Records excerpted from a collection
++++++
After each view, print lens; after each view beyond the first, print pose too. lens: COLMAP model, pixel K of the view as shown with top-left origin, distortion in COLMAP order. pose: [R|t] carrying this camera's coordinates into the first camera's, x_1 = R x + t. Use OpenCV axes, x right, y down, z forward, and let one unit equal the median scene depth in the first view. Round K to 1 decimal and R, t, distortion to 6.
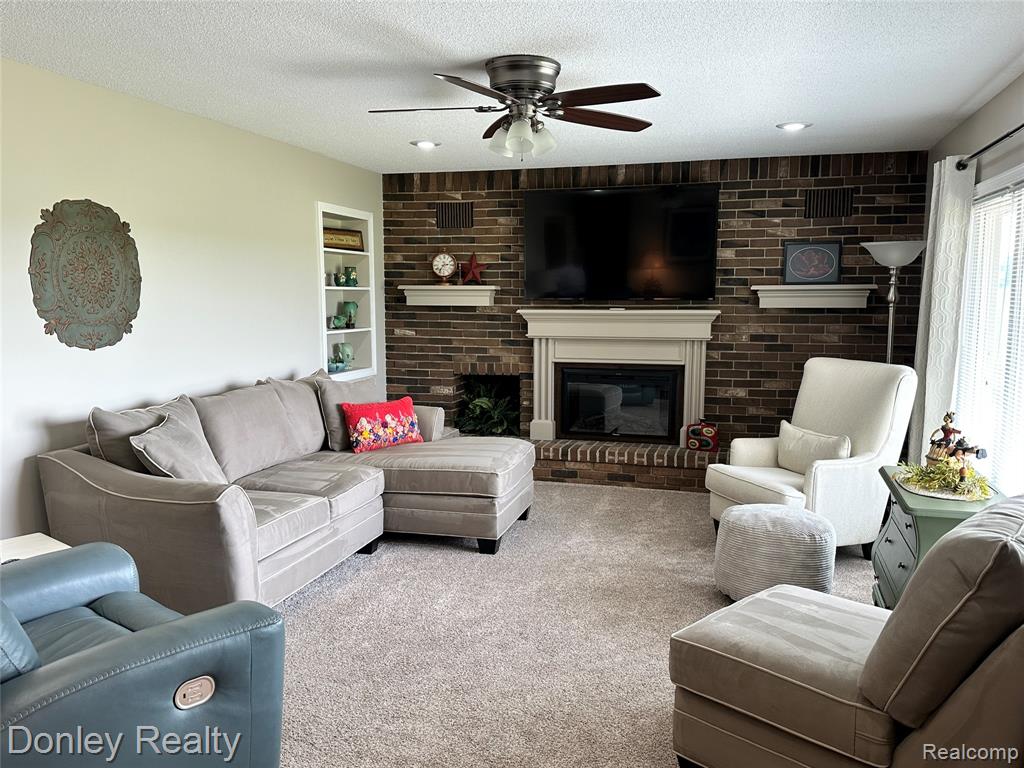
lens RADIAL K [[859.0, 0, 509.7], [0, 859.0, 391.1], [0, 0, 1]] dist [0.130074, -0.185005]
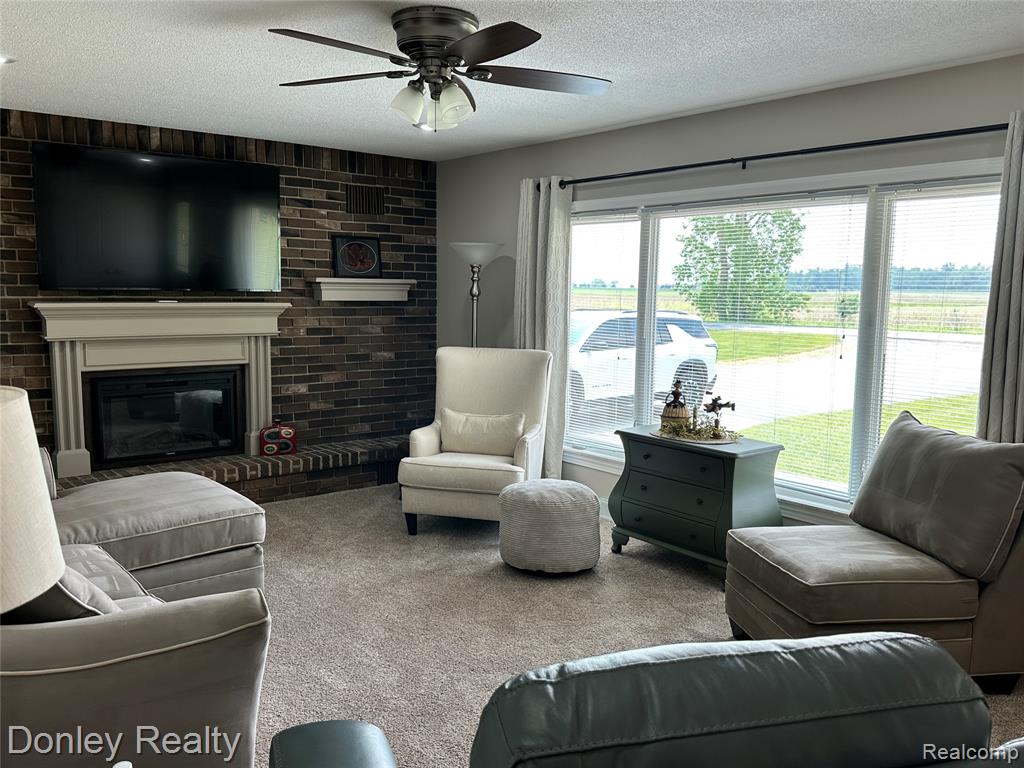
lens RADIAL K [[859.0, 0, 516.5], [0, 859.0, 390.7], [0, 0, 1]] dist [0.130074, -0.185005]
pose [[0.567823, -0.095131, 0.817635, -0.390903], [0.085168, 0.994758, 0.056593, -0.030560], [-0.818733, 0.037501, 0.572949, 0.258707]]
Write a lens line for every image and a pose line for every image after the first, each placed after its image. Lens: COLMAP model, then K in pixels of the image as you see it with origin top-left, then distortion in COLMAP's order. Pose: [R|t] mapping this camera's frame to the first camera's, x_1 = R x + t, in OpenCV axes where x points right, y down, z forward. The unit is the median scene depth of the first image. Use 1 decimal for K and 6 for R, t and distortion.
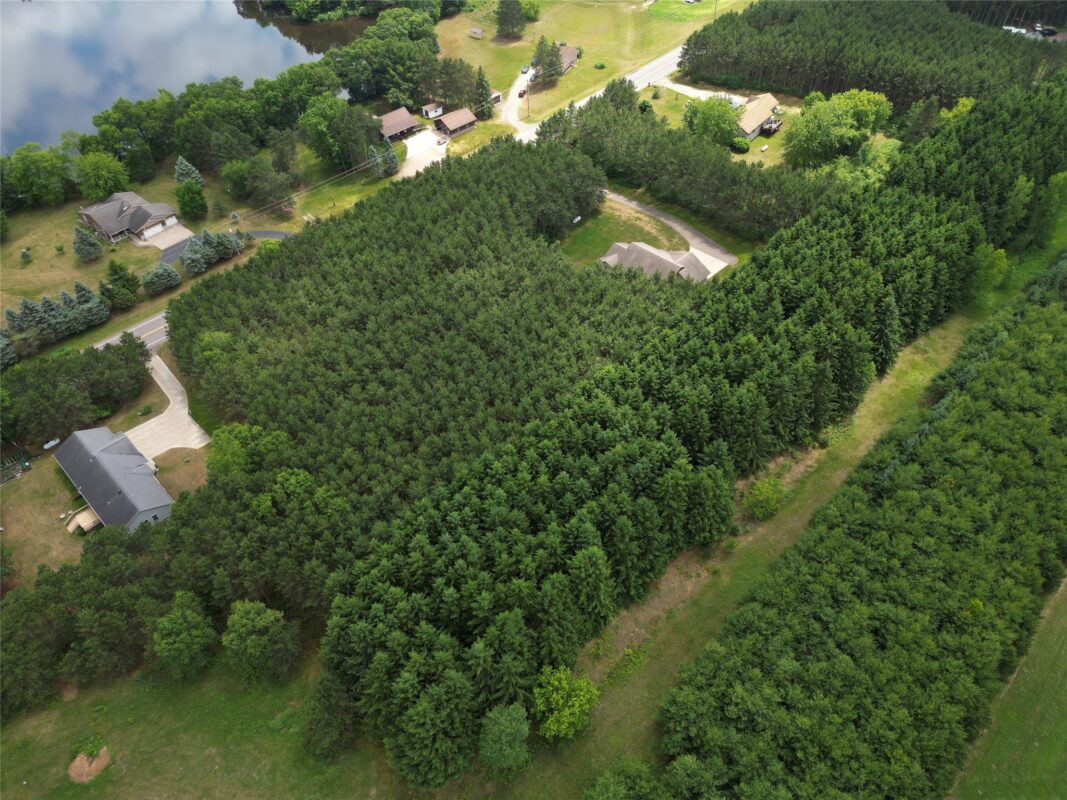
lens RADIAL K [[749.7, 0, 533.5], [0, 749.7, 400.0], [0, 0, 1]] dist [0.062793, -0.050850]
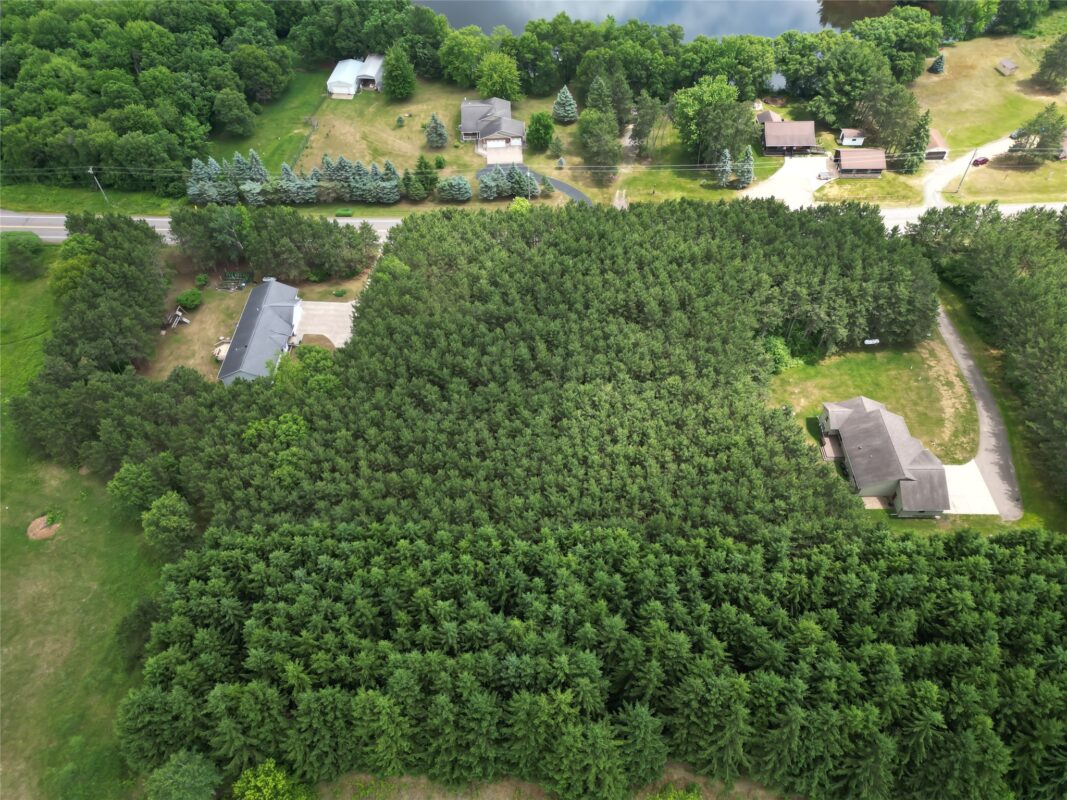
lens RADIAL K [[749.7, 0, 533.5], [0, 749.7, 400.0], [0, 0, 1]] dist [0.062793, -0.050850]
pose [[0.691450, 0.548291, -0.470399, 0.213838], [-0.512209, 0.831257, 0.215996, -0.181276], [0.509451, 0.091592, 0.855611, 0.175551]]
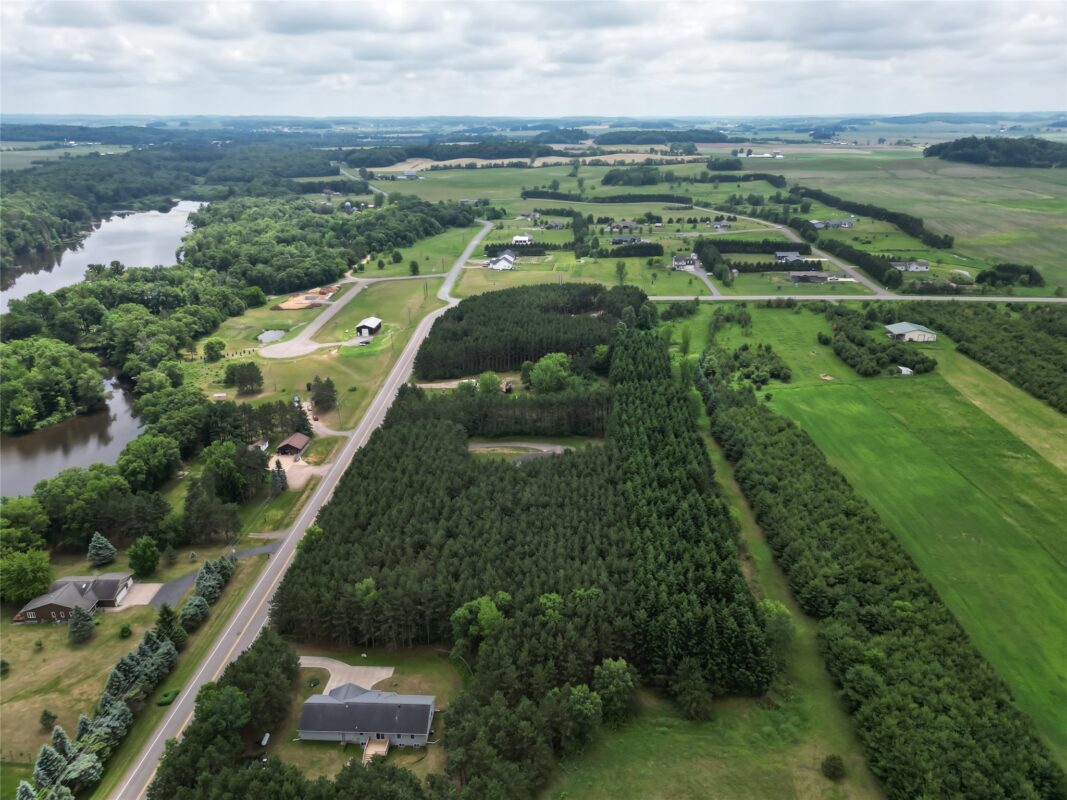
lens RADIAL K [[749.7, 0, 533.5], [0, 749.7, 400.0], [0, 0, 1]] dist [0.062793, -0.050850]
pose [[0.744025, -0.229667, 0.627439, -0.670881], [0.478007, 0.839090, -0.259687, 0.084097], [-0.466836, 0.493134, 0.734086, -0.124578]]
++++++
■ WHAT THIS TASK INVOLVES ■
Your answer should be an exact copy of the records above, with no pictures in it.

■ COMPLETED EXERCISE ■
After each view, print lens; after each view beyond the first, print pose too. lens: COLMAP model, pixel K of the view as shown with top-left origin, distortion in COLMAP order. pose: [R|t] carrying this camera's coordinates into the first camera's, x_1 = R x + t. Use OpenCV axes, x right, y down, z forward, and let one unit equal the median scene depth in the first view. Round K to 1 decimal and R, t, distortion to 6.
lens RADIAL K [[859.0, 0, 509.7], [0, 859.0, 391.1], [0, 0, 1]] dist [0.130074, -0.185005]
lens RADIAL K [[859.0, 0, 516.5], [0, 859.0, 390.7], [0, 0, 1]] dist [0.130074, -0.185005]
pose [[0.567823, -0.095131, 0.817635, -0.390903], [0.085168, 0.994758, 0.056593, -0.030560], [-0.818733, 0.037501, 0.572949, 0.258707]]
Write a lens line for every image and a pose line for every image after the first, each placed after its image. Lens: COLMAP model, then K in pixels of the image as you see it with origin top-left, then distortion in COLMAP's order. Pose: [R|t] mapping this camera's frame to the first camera's, x_1 = R x + t, in OpenCV axes where x points right, y down, z forward. The unit is the median scene depth of the first image. Use 1 decimal for K and 6 for R, t and distortion.
lens RADIAL K [[749.7, 0, 533.5], [0, 749.7, 400.0], [0, 0, 1]] dist [0.062793, -0.050850]
lens RADIAL K [[749.7, 0, 533.5], [0, 749.7, 400.0], [0, 0, 1]] dist [0.062793, -0.050850]
pose [[0.691450, 0.548291, -0.470399, 0.213838], [-0.512209, 0.831257, 0.215996, -0.181276], [0.509451, 0.091592, 0.855611, 0.175551]]
lens RADIAL K [[749.7, 0, 533.5], [0, 749.7, 400.0], [0, 0, 1]] dist [0.062793, -0.050850]
pose [[0.744025, -0.229667, 0.627439, -0.670881], [0.478007, 0.839090, -0.259687, 0.084097], [-0.466836, 0.493134, 0.734086, -0.124578]]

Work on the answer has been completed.